Collected data
- - - - - - -

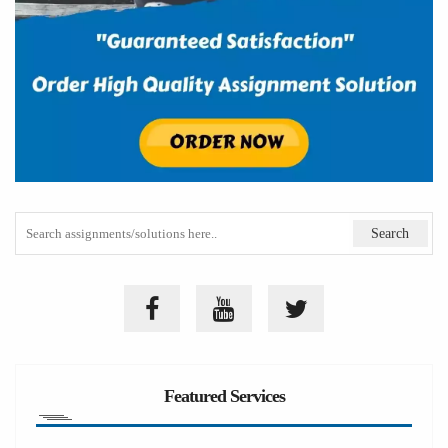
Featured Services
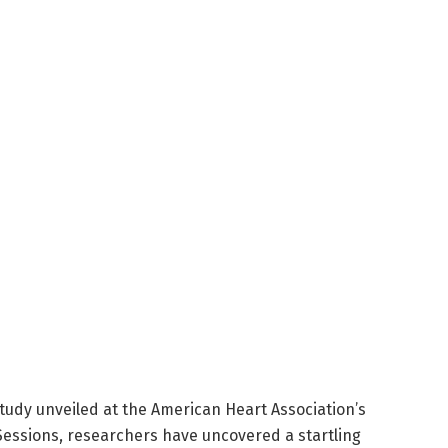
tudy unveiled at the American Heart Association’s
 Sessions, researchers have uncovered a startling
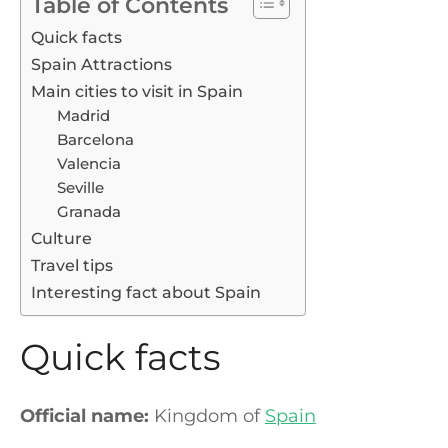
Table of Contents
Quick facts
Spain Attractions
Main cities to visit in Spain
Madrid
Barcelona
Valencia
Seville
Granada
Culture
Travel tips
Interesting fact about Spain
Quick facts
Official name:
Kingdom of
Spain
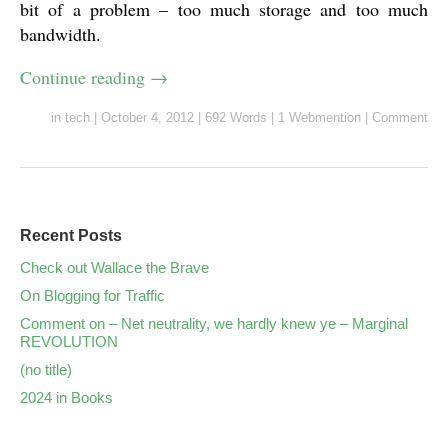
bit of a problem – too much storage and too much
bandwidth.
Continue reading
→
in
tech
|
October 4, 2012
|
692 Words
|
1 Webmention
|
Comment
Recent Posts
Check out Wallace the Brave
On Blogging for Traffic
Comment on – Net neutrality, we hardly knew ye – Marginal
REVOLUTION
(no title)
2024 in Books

- - - - - - -

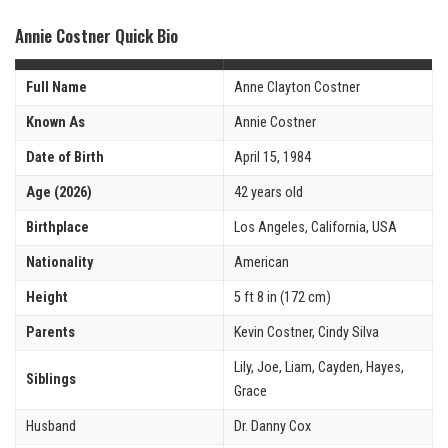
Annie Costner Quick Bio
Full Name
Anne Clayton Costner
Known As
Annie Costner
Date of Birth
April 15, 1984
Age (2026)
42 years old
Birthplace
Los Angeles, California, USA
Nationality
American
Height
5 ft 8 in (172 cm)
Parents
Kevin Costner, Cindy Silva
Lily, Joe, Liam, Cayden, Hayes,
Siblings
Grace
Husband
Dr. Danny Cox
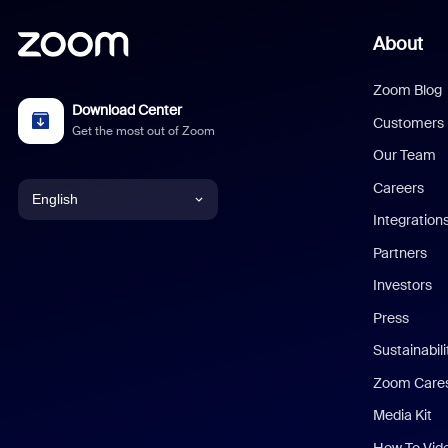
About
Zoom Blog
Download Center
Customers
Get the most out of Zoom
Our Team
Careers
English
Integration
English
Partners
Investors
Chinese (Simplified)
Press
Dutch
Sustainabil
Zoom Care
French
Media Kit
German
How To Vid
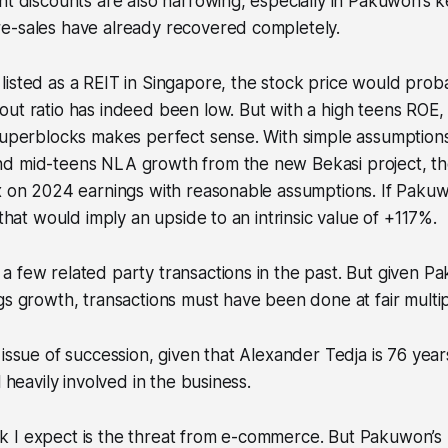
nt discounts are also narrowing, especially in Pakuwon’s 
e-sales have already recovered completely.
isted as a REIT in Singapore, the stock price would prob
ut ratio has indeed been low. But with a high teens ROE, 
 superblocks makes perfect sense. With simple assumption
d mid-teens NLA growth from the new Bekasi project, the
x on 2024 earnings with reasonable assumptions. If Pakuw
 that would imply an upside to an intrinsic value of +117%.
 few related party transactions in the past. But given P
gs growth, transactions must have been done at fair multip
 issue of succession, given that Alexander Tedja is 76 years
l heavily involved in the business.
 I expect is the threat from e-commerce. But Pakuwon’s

- - - - - - -

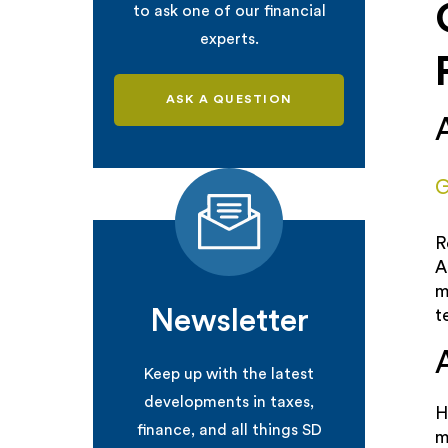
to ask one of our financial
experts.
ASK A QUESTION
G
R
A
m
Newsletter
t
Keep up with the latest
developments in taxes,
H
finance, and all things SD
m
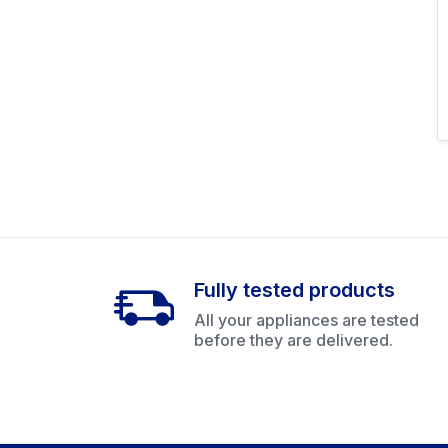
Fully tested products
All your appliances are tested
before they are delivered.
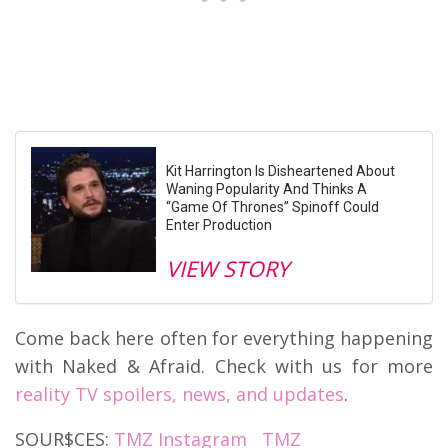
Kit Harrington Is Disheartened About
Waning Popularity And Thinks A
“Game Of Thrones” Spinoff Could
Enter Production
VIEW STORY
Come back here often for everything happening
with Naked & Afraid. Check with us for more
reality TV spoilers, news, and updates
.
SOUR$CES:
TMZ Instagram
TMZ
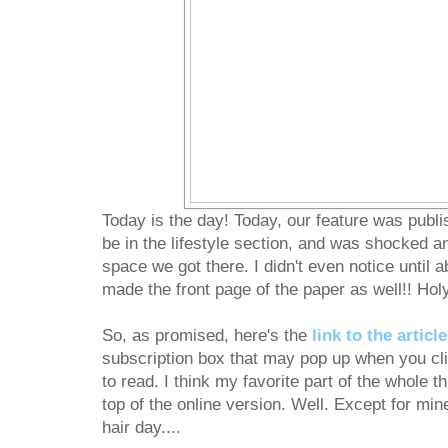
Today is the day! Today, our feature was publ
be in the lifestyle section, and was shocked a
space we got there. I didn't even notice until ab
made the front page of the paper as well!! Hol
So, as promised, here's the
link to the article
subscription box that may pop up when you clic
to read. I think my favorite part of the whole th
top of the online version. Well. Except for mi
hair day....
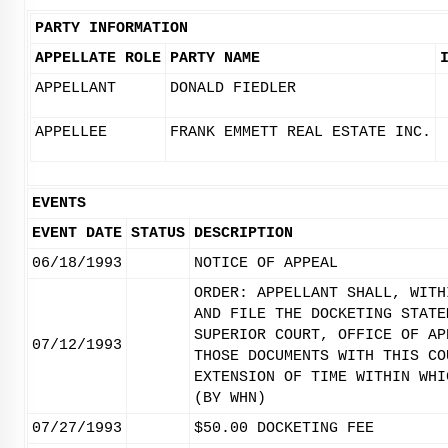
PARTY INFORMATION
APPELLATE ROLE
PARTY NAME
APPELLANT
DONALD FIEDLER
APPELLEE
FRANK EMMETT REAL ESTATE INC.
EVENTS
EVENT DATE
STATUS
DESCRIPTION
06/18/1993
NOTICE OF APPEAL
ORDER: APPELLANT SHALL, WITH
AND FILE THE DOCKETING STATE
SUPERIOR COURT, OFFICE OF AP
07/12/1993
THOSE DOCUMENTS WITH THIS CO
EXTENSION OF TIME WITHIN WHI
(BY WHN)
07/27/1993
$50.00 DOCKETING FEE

- - - - - - -

### ACTION ITEM
Please return the data above exactly as it stands from the line with "Featured Services" to the line with "2024 in Books", keeping both of those lines but none of the pictures.

### TASK RESPONSE
Featured Services
tudy unveiled at the American Heart Association’s
 Sessions, researchers have uncovered a startling
Table of Contents
Quick facts
Spain Attractions
Main cities to visit in Spain
Madrid
Barcelona
Valencia
Seville
Granada
Culture
Travel tips
Interesting fact about Spain
Quick facts
Official name:
Kingdom of
Spain
bit of a problem – too much storage and too much
bandwidth.
Continue reading
→
in
tech
|
October 4, 2012
|
692 Words
|
1 Webmention
|
Comment
Recent Posts
Check out Wallace the Brave
On Blogging for Traffic
Comment on – Net neutrality, we hardly knew ye – Marginal
REVOLUTION
(no title)
2024 in Books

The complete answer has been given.